### Recorded information
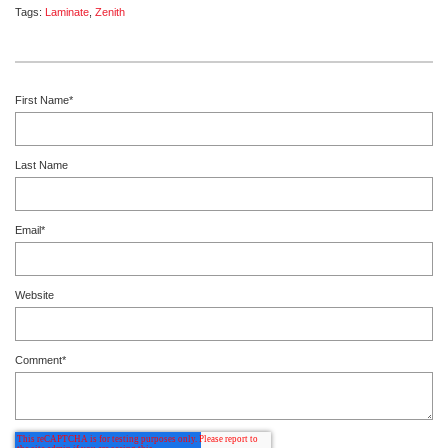
Tags:
Laminate
,
Zenith
First Name
*
Last Name
Email
*
Website
Comment
*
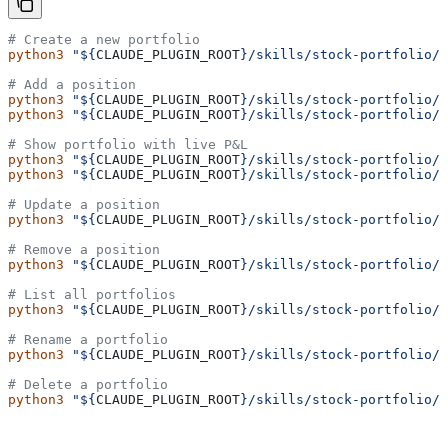
# Create a new portfolio
python3
 "${
CLAUDE_PLUGIN_ROOT
}/skills/stock-portfolio/
# Add a position
python3
 "${
CLAUDE_PLUGIN_ROOT
}/skills/stock-portfolio/
python3
 "${
CLAUDE_PLUGIN_ROOT
}/skills/stock-portfolio/
# Show portfolio with live P&L
python3
 "${
CLAUDE_PLUGIN_ROOT
}/skills/stock-portfolio/
python3
 "${
CLAUDE_PLUGIN_ROOT
}/skills/stock-portfolio/
# Update a position
python3
 "${
CLAUDE_PLUGIN_ROOT
}/skills/stock-portfolio/
# Remove a position
python3
 "${
CLAUDE_PLUGIN_ROOT
}/skills/stock-portfolio/
# List all portfolios
python3
 "${
CLAUDE_PLUGIN_ROOT
}/skills/stock-portfolio/
# Rename a portfolio
python3
 "${
CLAUDE_PLUGIN_ROOT
}/skills/stock-portfolio/
# Delete a portfolio
python3
 "${
CLAUDE_PLUGIN_ROOT
}/skills/stock-portfolio/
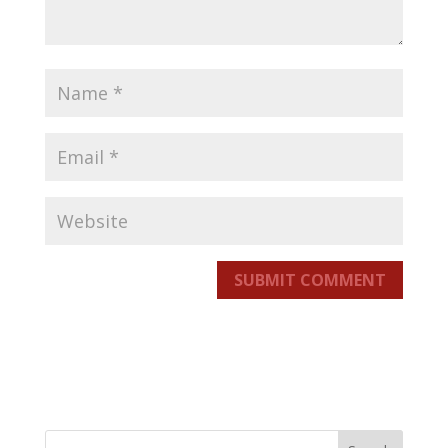
SUBMIT COMMENT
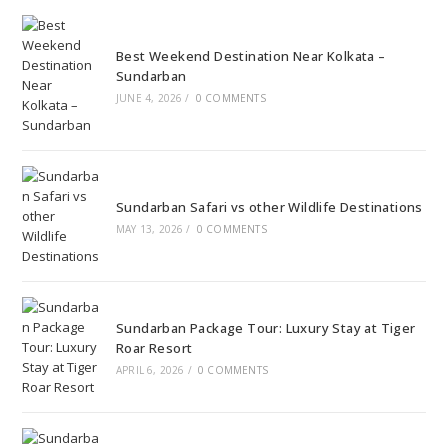
Best Weekend Destination Near Kolkata –
Sundarban
JUNE 4, 2026
/
0 COMMENTS
Sundarban Safari vs other Wildlife Destinations
MAY 13, 2026
/
0 COMMENTS
Sundarban Package Tour: Luxury Stay at Tiger
Roar Resort
APRIL 6, 2026
/
0 COMMENTS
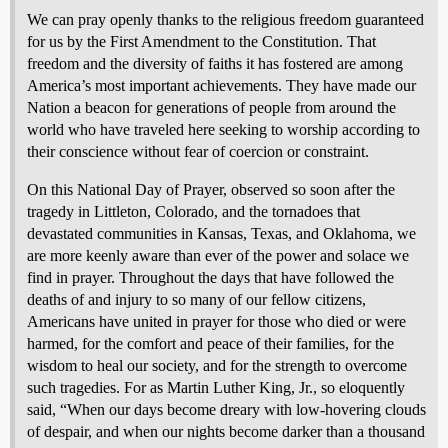
We can pray openly thanks to the religious freedom guaranteed
for us by the First Amendment to the Constitution. That
freedom and the diversity of faiths it has fostered are among
America’s most important achievements. They have made our
Nation a beacon for generations of people from around the
world who have traveled here seeking to worship according to
their conscience without fear of coercion or constraint.
On this National Day of Prayer, observed so soon after the
tragedy in Littleton, Colorado, and the tornadoes that
devastated communities in Kansas, Texas, and Oklahoma, we
are more keenly aware than ever of the power and solace we
find in prayer. Throughout the days that have followed the
deaths of and injury to so many of our fellow citizens,
Americans have united in prayer for those who died or were
harmed, for the comfort and peace of their families, for the
wisdom to heal our society, and for the strength to overcome
such tragedies. For as Martin Luther King, Jr., so eloquently
said, “When our days become dreary with low-hovering clouds
of despair, and when our nights become darker than a thousand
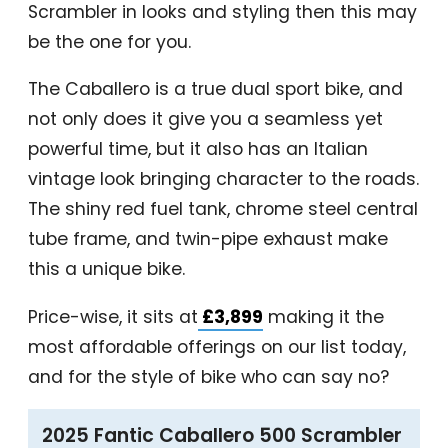
Scrambler in looks and styling then this may
be the one for you.
The Caballero is a true dual sport bike, and
not only does it give you a seamless yet
powerful time, but it also has an Italian
vintage look bringing character to the roads.
The shiny red fuel tank, chrome steel central
tube frame, and twin-pipe exhaust make
this a unique bike.
Price-wise, it sits at
£3,899
making it the
most affordable offerings on our list today,
and for the style of bike who can say no?
2025 Fantic Caballero 500 Scrambler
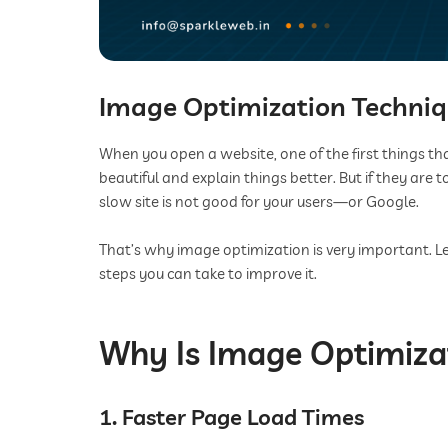
Image Optimization Techniqu
When you open a website, one of the first things tha
beautiful and explain things better. But if they are
slow site is not good for your users—or Google.
That’s why image optimization is very important. L
steps you can take to improve it.
Why Is Image Optimiza
1. Faster Page Load Times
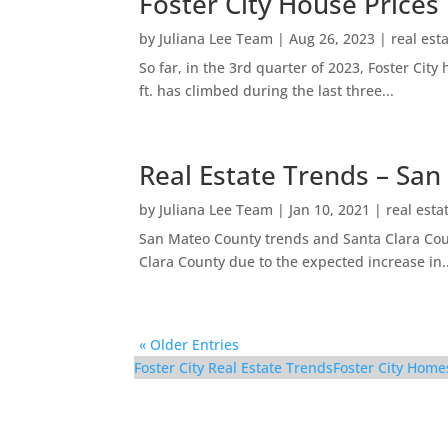
Foster City House Prices
by
Juliana Lee Team
|
Aug 26, 2023
|
real est
So far, in the 3rd quarter of 2023, Foster Ci
ft. has climbed during the last three...
Real Estate Trends – San
by
Juliana Lee Team
|
Jan 10, 2021
|
real esta
San Mateo County trends and Santa Clara Coun
Clara County due to the expected increase in..
« Older Entries
Foster City Real Estate Trends
Foster City Home
921 Lurline Dr – Livin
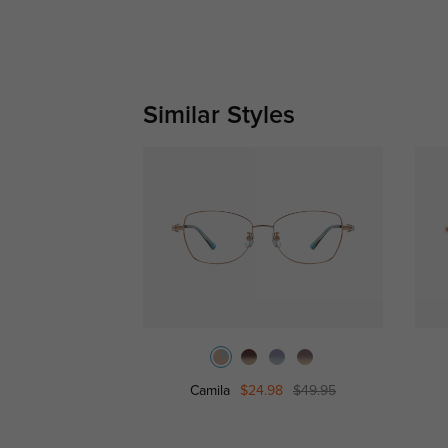
Similar Styles
Camila
$24.98
$49.95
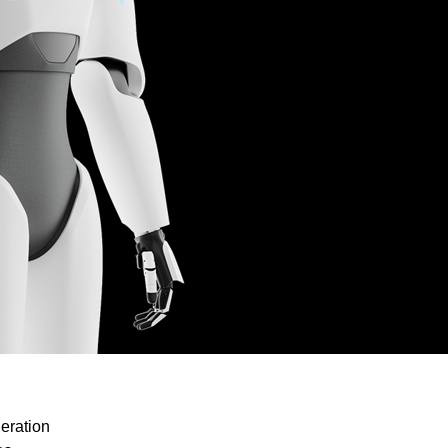
eration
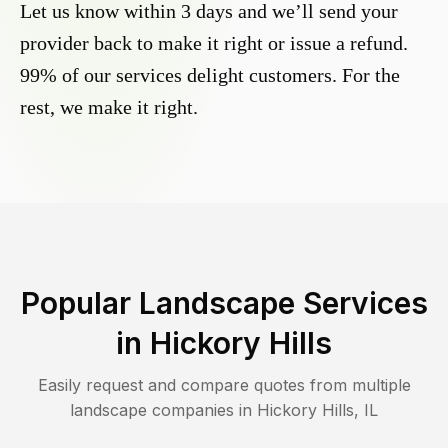
Let us know within 3 days and we’ll send your
provider back to make it right or issue a refund.
99% of our services delight customers. For the
rest, we make it right.
Popular Landscape Services
in
Hickory Hills
Easily request and compare quotes from multiple
landscape companies in
Hickory Hills
,
IL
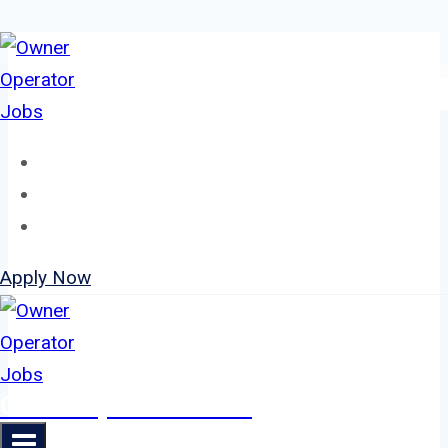
Skip
to
content
Home
About
Jobs
Apply Now
Owner Operator Jobs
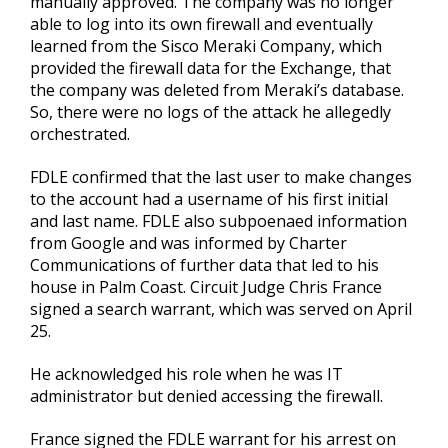
manually approved. The company was no longer
able to log into its own firewall and eventually
learned from the Sisco Meraki Company, which
provided the firewall data for the Exchange, that
the company was deleted from Meraki’s database.
So, there were no logs of the attack he allegedly
orchestrated.
FDLE confirmed that the last user to make changes
to the account had a username of his first initial
and last name. FDLE also subpoenaed information
from Google and was informed by Charter
Communications of further data that led to his
house in Palm Coast. Circuit Judge Chris France
signed a search warrant, which was served on April
25.
He acknowledged his role when he was IT
administrator but denied accessing the firewall.
France signed the FDLE warrant for his arrest on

### Instructions for the task
Scan the records above for the word "which" and return every line where it occurs.

### Written solution
learned from the Sisco Meraki Company, which
signed a search warrant, which was served on April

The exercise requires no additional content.